La culture et les arts prennent une place importante dans ma vie, je passe du temps à sensibiliser mes enfants à la joie de la découverte et de la contemplation.
Aucun en particulier, de la natation et du vélo de temps en temps (pour l’entraînement militaire).
Comme pour l’art et la culture, le respect de la nature, flore et faune, sont des éléments très importants de mon quotidien que je fais connaître à mes enfants avec conviction. Nous habitons en ville et avons un chat qui est un ami animal proche des enfants et leur permet d’apprendre à respecter les êtres vivants en général. Nous nous promenons souvent en campagne quel que soit le temps (souvent pluvieux à Brest !) et pouvons ainsi montrer aux garçons les belles choses de la nature. Je suis épatée par la capacité de contemplation de Louis-Alexis, 3 ans ½, qui installe son ours sur la marche à côté de lui pour regarder le paysage et écouter le silence.
Je pense que cette expérience a été fondamentale. Toutes mes activités quotidiennes sont empreintes de réflexes que j’ai appris aux Pouces verts. Dans l’éducation de mes garçons, je saisis toutes les occasions pour leur transmettre ce que je pense avoir appris là, dans cette enfance miraculeuse. Pour ma formation, cela m’a probablement permis de bondir d’un secteur à l’autre et de me sentir toujours libre de choisir une voie ou une autre. Pour ma vie professionnelle, c’est également très important. J’encadre au quotidien plusieurs équipes et j’ai donc besoin d’avoir un contact avec chacun d’entre eux qui se base sur le confiance et le respect. Ces notions sont aujourd’hui tellement fort ancrées en moi que j’ai réussi, par cette simple conviction que l’autre mérite tout mon respect et toute mon attention, à susciter leur adhésion. ce sont majoritairement des hommes qui pourraient être mes pères et j’ai dû apprendre à être leur chef. Je pense honnêtement que valeurs d’humanisme et de respect apprises aux pouces verts m’ont apporté et m’apportent chaque jour
J’ai souvent parlé des pouces verts mais devant l’incompréhension généralisée, j’ai vite abandonné de vouloir en montrer les réels avantages. Tant parmi mes connaissances que parmi mes collègues de travail j’ai observé une sorte de frayeur et d’incompréhension face à ces théories très pratiques que j’ai pu apprendre aux pouces verts. Je connais moi même l’importance de mon passage à Montessori et n’essaie plus d’en convaincre quiconque puisque cela aboutit toujours à la même situation : j’en ressors déçue de n’avoir pas pu faire connaître à sa juste puissance la douceur de ce souvenir qui chaque jour s’adresse à moi. Mais c’est au moins sans tristesse que je n’en parle plus, c’est forte de cette expérience, au contraire.

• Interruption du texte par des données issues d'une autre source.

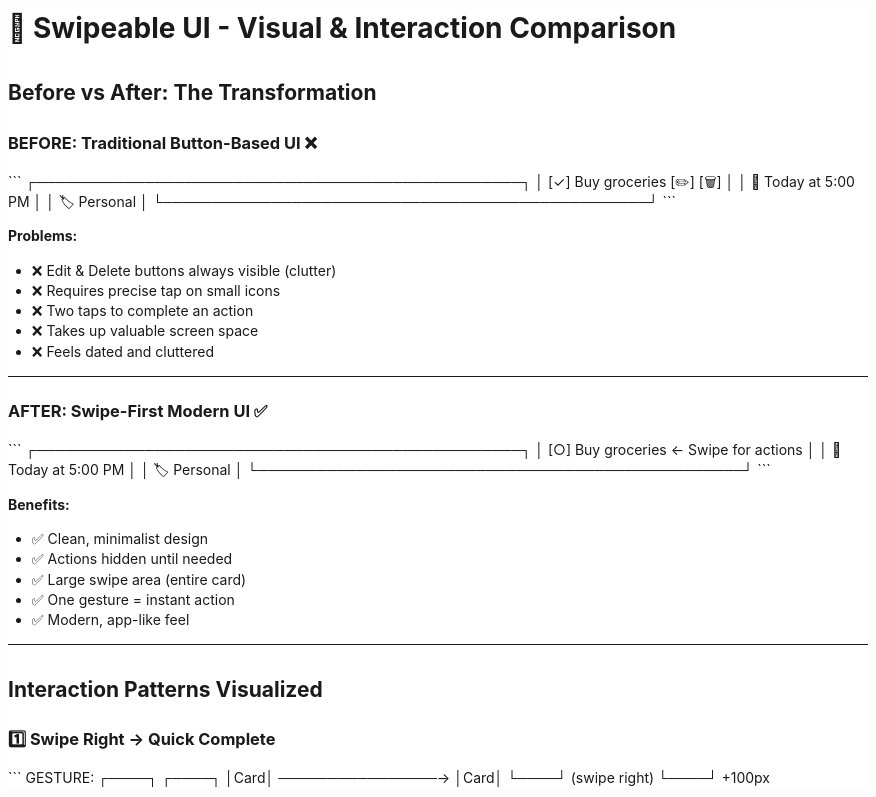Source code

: # 🎨 Swipeable UI - Visual & Interaction Comparison

## Before vs After: The Transformation

### **BEFORE: Traditional Button-Based UI** ❌

\`\`\`
┌─────────────────────────────────────────────────┐
│  [✓] Buy groceries                    [✏️] [🗑️] │
│      📅 Today at 5:00 PM                        │
│      🏷️ Personal                                │
└─────────────────────────────────────────────────┘
\`\`\`

**Problems:**
- ❌ Edit & Delete buttons always visible (clutter)
- ❌ Requires precise tap on small icons
- ❌ Two taps to complete an action
- ❌ Takes up valuable screen space
- ❌ Feels dated and cluttered

---

### **AFTER: Swipe-First Modern UI** ✅

\`\`\`
┌─────────────────────────────────────────────────┐
│  [○] Buy groceries        ← Swipe for actions   │
│      📅 Today at 5:00 PM                        │
│      🏷️ Personal                                │
└─────────────────────────────────────────────────┘
\`\`\`

**Benefits:**
- ✅ Clean, minimalist design
- ✅ Actions hidden until needed
- ✅ Large swipe area (entire card)
- ✅ One gesture = instant action
- ✅ Modern, app-like feel

---

## Interaction Patterns Visualized

### 1️⃣ **Swipe Right → Quick Complete**

\`\`\`
GESTURE:
┌────┐                    ┌────┐
│Card│ ────────────────→  │Card│
└────┘    (swipe right)   └────┘
          +100px
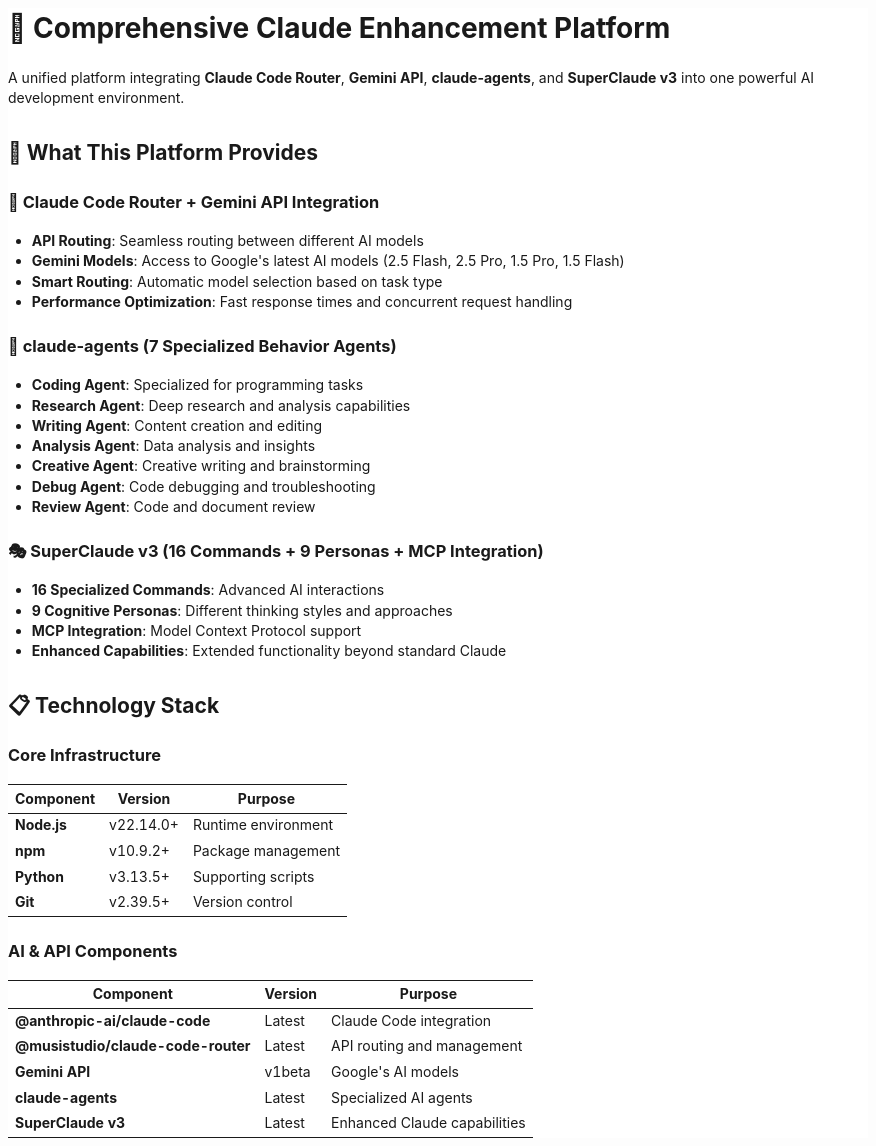 # 🚀 Comprehensive Claude Enhancement Platform

A unified platform integrating **Claude Code Router**, **Gemini API**, **claude-agents**, and **SuperClaude v3** into one powerful AI development environment.

## 🎯 **What This Platform Provides**

### 🔄 **Claude Code Router + Gemini API Integration**
- **API Routing**: Seamless routing between different AI models
- **Gemini Models**: Access to Google's latest AI models (2.5 Flash, 2.5 Pro, 1.5 Pro, 1.5 Flash)
- **Smart Routing**: Automatic model selection based on task type
- **Performance Optimization**: Fast response times and concurrent request handling

### 🤖 **claude-agents (7 Specialized Behavior Agents)**
- **Coding Agent**: Specialized for programming tasks
- **Research Agent**: Deep research and analysis capabilities
- **Writing Agent**: Content creation and editing
- **Analysis Agent**: Data analysis and insights
- **Creative Agent**: Creative writing and brainstorming
- **Debug Agent**: Code debugging and troubleshooting
- **Review Agent**: Code and document review

### 🎭 **SuperClaude v3 (16 Commands + 9 Personas + MCP Integration)**
- **16 Specialized Commands**: Advanced AI interactions
- **9 Cognitive Personas**: Different thinking styles and approaches
- **MCP Integration**: Model Context Protocol support
- **Enhanced Capabilities**: Extended functionality beyond standard Claude

## 📋 **Technology Stack**

### **Core Infrastructure**
| Component | Version | Purpose |
|-----------|---------|---------|
| **Node.js** | v22.14.0+ | Runtime environment |
| **npm** | v10.9.2+ | Package management |
| **Python** | v3.13.5+ | Supporting scripts |
| **Git** | v2.39.5+ | Version control |

### **AI & API Components**
| Component | Version | Purpose |
|-----------|---------|---------|
| **@anthropic-ai/claude-code** | Latest | Claude Code integration |
| **@musistudio/claude-code-router** | Latest | API routing and management |
| **Gemini API** | v1beta | Google's AI models |
| **claude-agents** | Latest | Specialized AI agents |
| **SuperClaude v3** | Latest | Enhanced Claude capabilities |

l’arbre de l’ancienne école dans lequel je grimpais avec mon meilleur ami Orion. Et ensuite le figuier de la nouvelle école où nous avions décrété un parcours de la mort. En règle générale, cette confiance qui nous était faite, basée sur la conviction que nous serions capables de déterminer le niveau de risque que nous pouvions assumer, sans risque, précisément.
Oui, bien sûr. Mais l’éducation est une chose qui se construit à deux et mon mari n’ayant pas suivi le même parcours que moi, ne souhaite pas inscrire nos enfants dans une école montessori. Alors je me contente de cette éducation à la maison. De plus les écoles ne sont pas répandues et sont onéreuses, ce n’est donc pas de l’ordre du possible. Mais il n’y a pas forcément besoin d’une école montessori pour inculquer à ses enfants des valeurs de respect de soi et des autres ni pour leur offrir les moyens d’aborder l’apprentissage par des voies de liberté de découverte et d’analyse. Je m’y emploie au quotidien et je pense que cela marche plutôt bien.
Idéalement, je généraliserai les méthodes montessori à toutes les écoles ou structures accueillant des enfants.